2e semaine d’août

MEMES LES CAUCHEMARS ONT UNE FIN  Sommeil de fin (ou de fond) de nuit perturbé par des pensées et des visions anxieuses. Je me représentais la haie de thuyas qui est en train de crever sous nos fenêtres. Les feuillages rouillent, se dessèchent, se consument inexorablement, de proche en proche. Même les trois conifères taillés en pain de sucre hors de la bordure sont atteints. Par endroit, les branches sont à nu. On voit à travers l’écran qui protégeait si bien le jardin de la rue. Il n’y a rien à faire, paraît-il.

Dans le même temps, le magnifique marronnier qui borne l’entrée, de l’autre côté du portail et donne aux bâtiments une grande partie de leur ombre se met lui aussi à roussir précocement. Une nuée de minuscules insectes ailés s’en dégage. Ils sont en train de le tuer.

A la fin des années 70, un parasite avait eu raison de tous les ormes de France. En Bretagne, anticipant sur les ravages du remembrement, il avait fallu raser des talus entiers. De cet arbre renommé pour sa résistance, je n’ai trouvé qu’un seul survivant, à Brantes. Le spécimen plusieurs fois centenaire domine la Poterne, au bout du village. Jusqu’à cet été je l’avais pris pour un frêne. Son haut fût sert de tuteur à une croix de bois plantée à ses pieds. A l’est, au nord et à l’ouest, il ne voit que les murailles élevées de l’église et du château ; au sud, il regarde le Ventoux, dont une vallée le sépare. Son isolement l’a sauvé.

Je méditais ces tristes faits entre deux somnolences, et d’autres encore : ne dit-on pas que des experts réunis en ce moment dans la glace sont occupés à constater la fonte des pôles et à envisager les conséquences néfastes qui en découleraient pour l’humanité ? Réchauffement de la planète, béances dans la couche d’ozone, choc des plaques continentales, désertification accélérée, nouvelles et mystérieuses épidémies, prolifération des armements nucléaires, etc. Le danger ne cesse d’augmenter au point qu’on ne sait plus d’où il peut venir.

L’angoisse ordinaire des gens a-t-elle jamais été plus forte ? La mienne au moins. Quand je suis dans le métro, il arrive un moment où je vois la foule qui m’entoure déchiquetée. A l’instant de la déflagration, je passais derrière ce pilier, je quittais ce passage, je descendais à cet arrêt. Parfois je m’imagine parmi les victimes. Dans cette rue, les murs s’écroulent, les toits volent en éclats, la voiture garée là explose. La menace, sinon le sentiment de la menace, s’accroît.

Les amies de mon âge meurent du cancer du sein – on incrimine la pilule, les hormones artificielles. Des proches, très remontés contre le tabac, meurent à cause de l’amiante. Ces produits étaient réputés sans danger, comme aujourd’hui les téléphones portables et quantités de substances naturelles ou synthétiques commercialisées avant que leurs effets à long terme ne soient connus.

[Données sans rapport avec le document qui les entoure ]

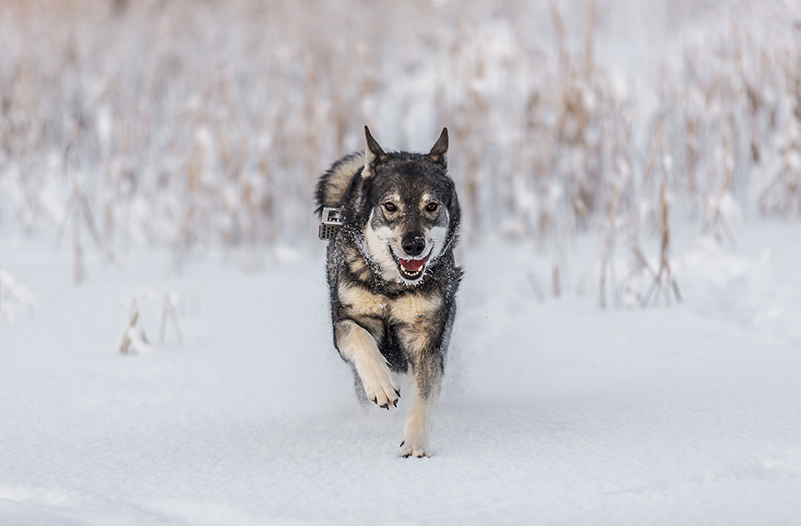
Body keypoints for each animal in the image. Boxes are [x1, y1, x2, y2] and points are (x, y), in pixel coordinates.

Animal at [314, 127, 462, 458]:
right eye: (390, 206)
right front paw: (381, 385)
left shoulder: (425, 344)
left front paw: (416, 444)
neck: (392, 288)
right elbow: (360, 338)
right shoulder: (344, 323)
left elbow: (422, 399)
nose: (413, 245)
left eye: (431, 206)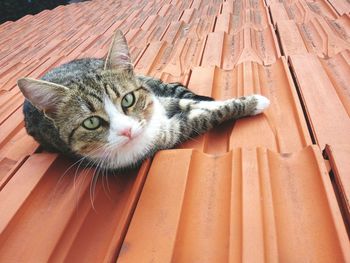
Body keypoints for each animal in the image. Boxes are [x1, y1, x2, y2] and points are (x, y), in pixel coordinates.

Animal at [17, 30, 270, 171]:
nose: (127, 131)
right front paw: (253, 102)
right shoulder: (170, 134)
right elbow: (206, 116)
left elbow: (190, 104)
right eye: (91, 123)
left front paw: (210, 101)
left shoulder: (158, 102)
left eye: (128, 100)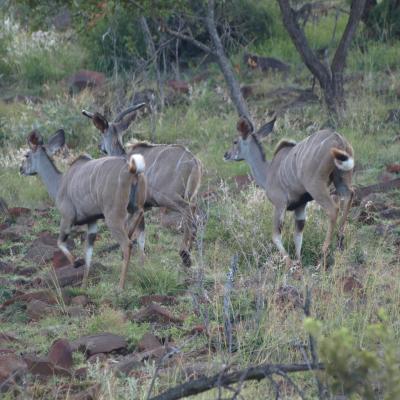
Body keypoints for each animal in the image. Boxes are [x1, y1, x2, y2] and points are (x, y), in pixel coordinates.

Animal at [19, 130, 146, 290]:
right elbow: (88, 254)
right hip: (136, 208)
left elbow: (60, 242)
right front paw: (84, 285)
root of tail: (133, 169)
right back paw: (142, 269)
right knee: (140, 233)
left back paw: (120, 287)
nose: (21, 169)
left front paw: (76, 262)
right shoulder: (92, 222)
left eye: (27, 155)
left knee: (127, 244)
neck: (59, 183)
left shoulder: (67, 217)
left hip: (113, 217)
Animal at [81, 103, 202, 268]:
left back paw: (184, 255)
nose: (100, 147)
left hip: (168, 197)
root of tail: (194, 161)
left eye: (102, 133)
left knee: (188, 211)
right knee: (194, 215)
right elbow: (141, 236)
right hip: (190, 195)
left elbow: (133, 233)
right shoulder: (143, 207)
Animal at [223, 116, 354, 272]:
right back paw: (340, 243)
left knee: (333, 209)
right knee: (349, 195)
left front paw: (289, 263)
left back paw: (322, 256)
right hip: (342, 178)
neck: (268, 172)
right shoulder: (301, 206)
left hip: (316, 186)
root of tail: (338, 139)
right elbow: (298, 235)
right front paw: (298, 262)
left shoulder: (280, 204)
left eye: (235, 141)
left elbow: (275, 235)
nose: (226, 154)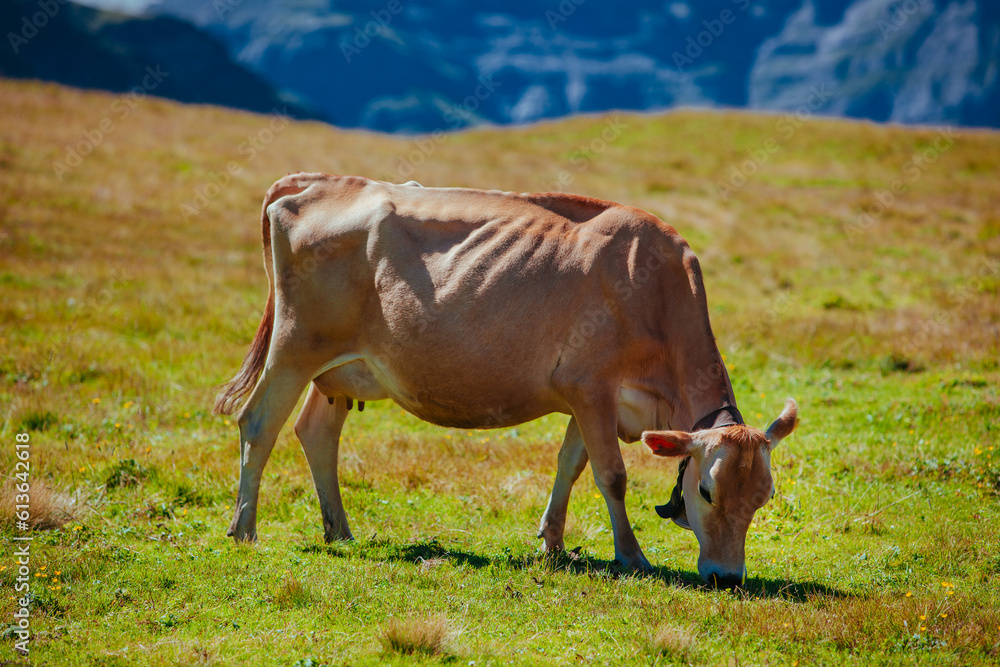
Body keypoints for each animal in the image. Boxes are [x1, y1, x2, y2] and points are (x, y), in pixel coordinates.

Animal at [217, 174, 796, 588]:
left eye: (763, 497)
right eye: (705, 491)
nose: (727, 578)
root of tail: (316, 181)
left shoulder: (587, 397)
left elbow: (571, 464)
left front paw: (552, 542)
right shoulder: (590, 387)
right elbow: (611, 475)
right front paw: (632, 556)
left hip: (337, 368)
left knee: (316, 433)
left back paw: (339, 531)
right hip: (295, 346)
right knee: (259, 422)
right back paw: (244, 530)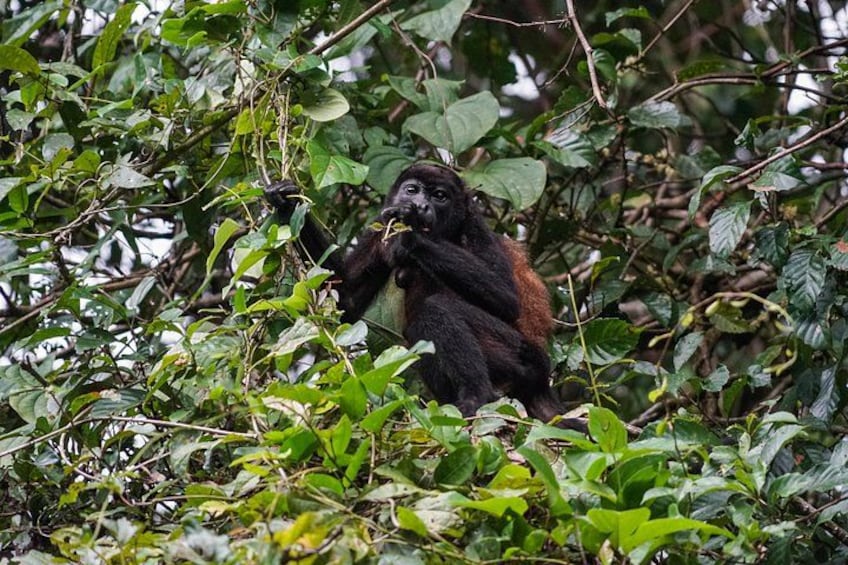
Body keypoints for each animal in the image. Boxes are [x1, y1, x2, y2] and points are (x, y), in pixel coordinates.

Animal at [266, 162, 584, 429]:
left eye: (439, 196)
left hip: (523, 357)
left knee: (436, 309)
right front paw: (287, 202)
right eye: (412, 190)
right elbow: (345, 300)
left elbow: (507, 299)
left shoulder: (474, 225)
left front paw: (411, 236)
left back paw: (476, 396)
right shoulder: (379, 228)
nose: (419, 205)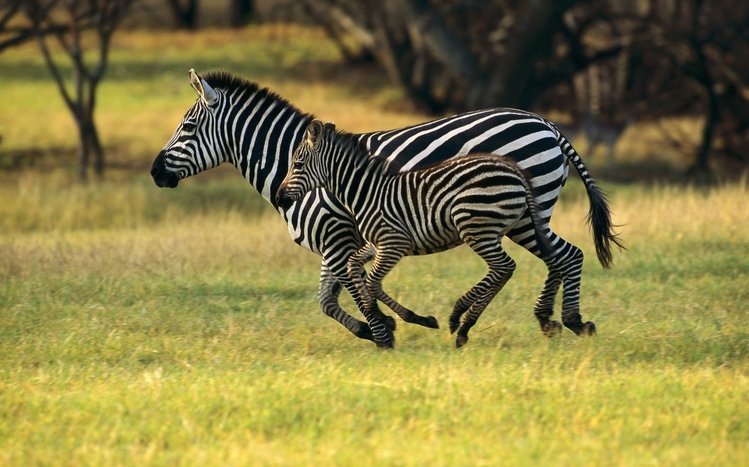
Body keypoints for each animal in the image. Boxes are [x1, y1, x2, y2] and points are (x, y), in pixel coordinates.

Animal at [276, 120, 555, 347]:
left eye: (297, 164)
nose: (279, 197)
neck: (366, 193)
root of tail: (514, 170)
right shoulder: (376, 245)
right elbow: (355, 267)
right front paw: (380, 317)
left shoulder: (393, 242)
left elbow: (372, 282)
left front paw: (391, 320)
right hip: (492, 229)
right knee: (506, 269)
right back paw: (464, 325)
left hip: (476, 227)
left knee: (504, 267)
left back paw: (460, 319)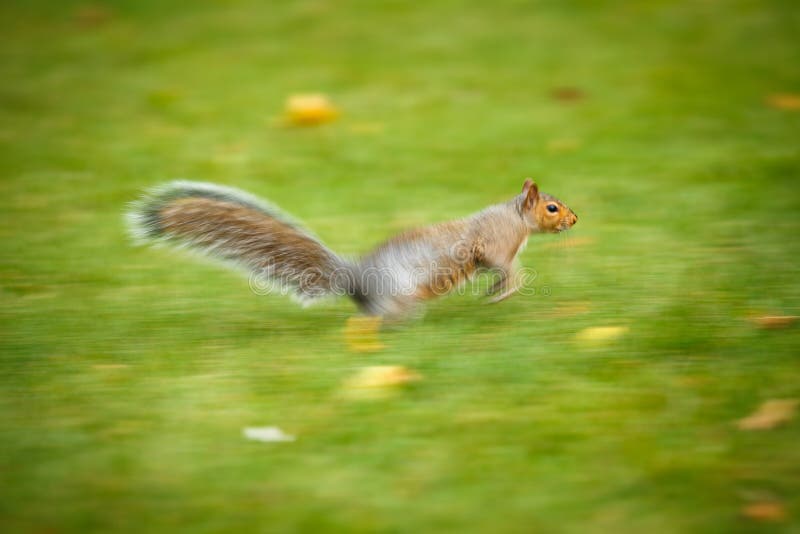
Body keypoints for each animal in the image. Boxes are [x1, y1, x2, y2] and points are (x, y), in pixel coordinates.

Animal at [123, 179, 576, 318]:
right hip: (400, 294)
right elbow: (509, 270)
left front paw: (493, 291)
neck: (514, 218)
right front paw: (504, 293)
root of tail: (354, 278)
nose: (575, 219)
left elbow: (500, 272)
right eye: (552, 207)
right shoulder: (495, 246)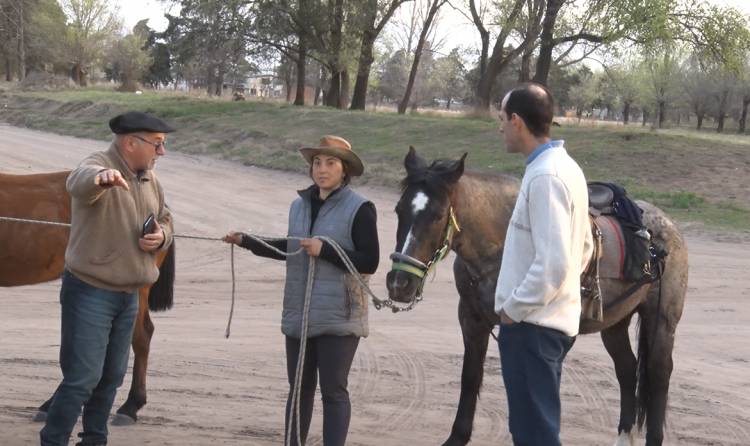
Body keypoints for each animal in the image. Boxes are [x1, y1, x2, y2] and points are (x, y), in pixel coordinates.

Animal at [390, 149, 692, 446]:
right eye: (398, 210)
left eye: (438, 215)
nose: (399, 283)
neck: (503, 244)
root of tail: (667, 225)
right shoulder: (471, 319)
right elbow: (471, 377)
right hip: (615, 323)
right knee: (627, 369)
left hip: (662, 321)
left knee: (658, 374)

Elles tuent dix ou vingt ans après s’être introduites dans le corps. Nous faisons le dos rond : la mort ne s’est-elle pas introduite en nous dès notre naissance ? Et quelle part attribuer à la rumeur, à l’alarmisme, au besoin de sensations fortes ? Et le pessimisme n’est-il pas la pire maladie ?

Tout de même, nous pensons au monde que nous laissons à nos descendants, nos héritiers, nos continuateurs, à ceux de notre espèce. Est-il condamné ? Ne cherchez pas la réponse dans le journal télévisé. Une seconde vous inocule l’attente morbide de la calamité.

Dans le passé que j’étudie – celui du XIXe siècle qui a connu peste, choléra et guerres -, je ne trouve pas trace de cette angoisse diffuse. Est-elle propre à une génération qui vieillit, à une civilisation atteinte de sénilité ou à un mauvais dormeur ?

J’ai eu le tort de m’endormir sur la lecture de l’histoire de Boufarik. L’auteur décrit une invasion de sauterelles en 1868. Son récit a hanté ma nuit.